Paritätischer Gesamtverband fordert Nachbesserungen an Mietrechtsanpassungsgesetz

Aktuell findet im Bundestagsausschuss für Recht und Verbraucherschutz eine Anhörung zum Mietrechtsanpassungsgesetz statt. Aus diesem Anlass fordert der Paritätische Gesamtverband in einem Schreiben an mehrere Bundestagsabgeordnete unter anderem die Abschaffung aller Ausnahmen bei der Mietpreisbremse, Strafen für rechtsbrüchige Vermieterinnen und Vermieter sowie die Stärkung von Mieterrechten, zum Beispiel durch die Einführung kollektiver Klagemöglichkeiten (Verbandsklage).

Mieter/-innen-Rechte stärken


„Es reicht nicht aus, ein paar Stellschrauben an der defekten Mietpreisbremse  zu drehen in der Hoffnung, dass dieses Gesetz rund läuft. Um Mieterinnen und Mieter wirklich vor Verdrängung zu schützen, braucht dieses Gesetz eine Generalüberholung“, so Ulrich Schneider, Hauptgeschäftsführer des Paritätischen Gesamtverbandes.
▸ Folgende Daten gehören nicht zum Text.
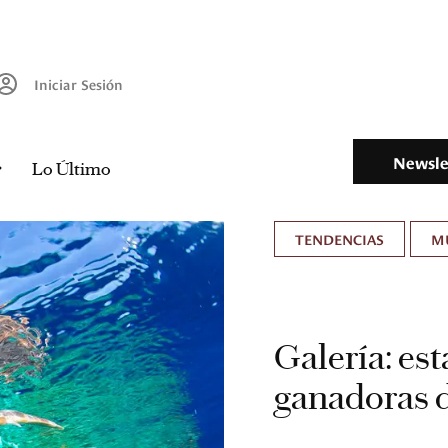
Iniciar Sesión
Newsle
Lo Último
TENDENCIAS
M
Galería: es
ganadoras d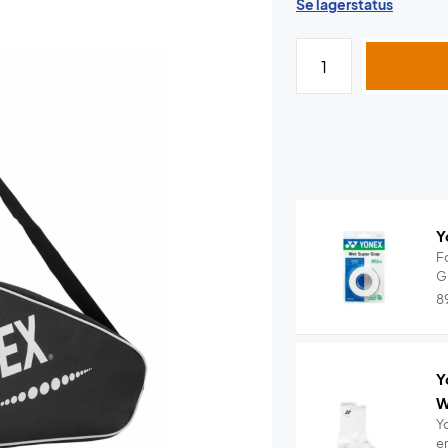
Se lagerstatus
Y
F
G
8
Y
W
Y
e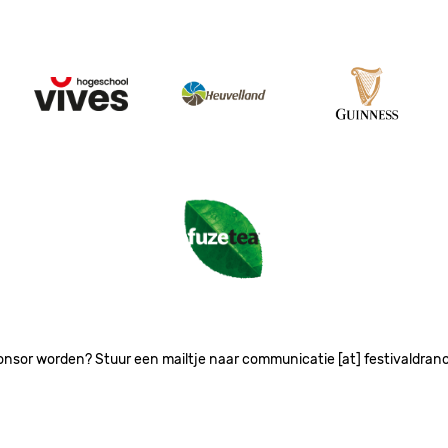
Image
Image
Image
Image
onsor worden? Stuur een mailtje naar communicatie [at] festivaldran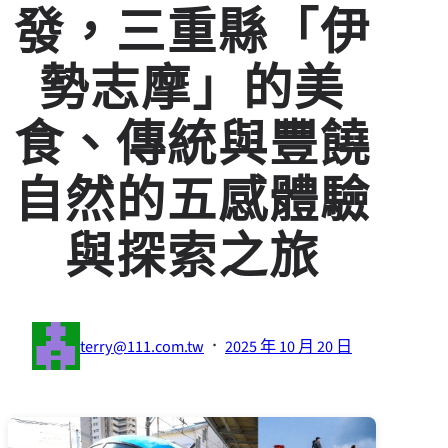
發，三重縣「伊
勢志摩」的美
食、傳統與豐饒
自然的五感體驗
與探索之旅
·
terry@111.com.tw
2025 年 10 月 20 日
Eins von vielen noch unzureichend gelösten Problemen sei die Modernisierungsumlage, die auch nach dem neuen Gesetzentwurf einseitig zu Lasten der Mieterinnen und Mieter gehe. „Es kann nicht sein, dass Hauseigentümer sich ausschließlich auf Kosten ihrer Mieter sanieren“, so Schneider. Der Paritätische fordert, dass Modernisierungen nicht zu einer Mehrbelastung für Mietende führen dürfen. Eine Anpassung der Mieten müsse warmmietenneutral erfolgen, also maximal um die eingesparten Energiekosten. Grundsätzlich sei es zentral, dass Mieterinnen und Mieter in ihren Rechten gestärkt werden. „Die Schaffung kollektiver Klagemöglichkeiten sind die Voraussetzung, dass Mieterinnen und Mieter sich organisieren und auch juristisch gemeinsam gegen Vermieter und Immobilienkonzerne wehren können“, so Schneider.

Lage auf dem Wohnungsmarkt hat auch Auswirkungen auf soziale Einrichtungen


Der Paritätische weist darauf hin, dass die Situation auf dem Wohnungsmarkt inzwischen auch dramatische Auswirkungen auf die Arbeit sozialer Träger habe, die ebenfalls Mieter sind. Hier brauche es entsprechende Reformen. „Soziale Träger können zunehmend ihrer Arbeit nicht mehr nachgehen, weil sie keine geeigneten Räumlichkeiten finden und vor allem Gewerbemietverträge abschließen müssen, die vom gängigen Kündigungsschutz nicht betroffen sind. Angesichts des zunehmenden Wertes von Wohn- und Mietraum ist es für die Vermieter sehr verlockend, diese wichtigen Projekte bei der nächsten Gelegenheit auf die Straße zu setzen. Immer öfter müssen die kleine Kita oder der Seniorentreff dem Café oder Restaurant weichen, das mehr Umsatz generieren kann. Hier braucht es eine gesetzliche Lösung, damit unsere Städte auch zukünftig lebenswert bleiben“, fordert Schneider.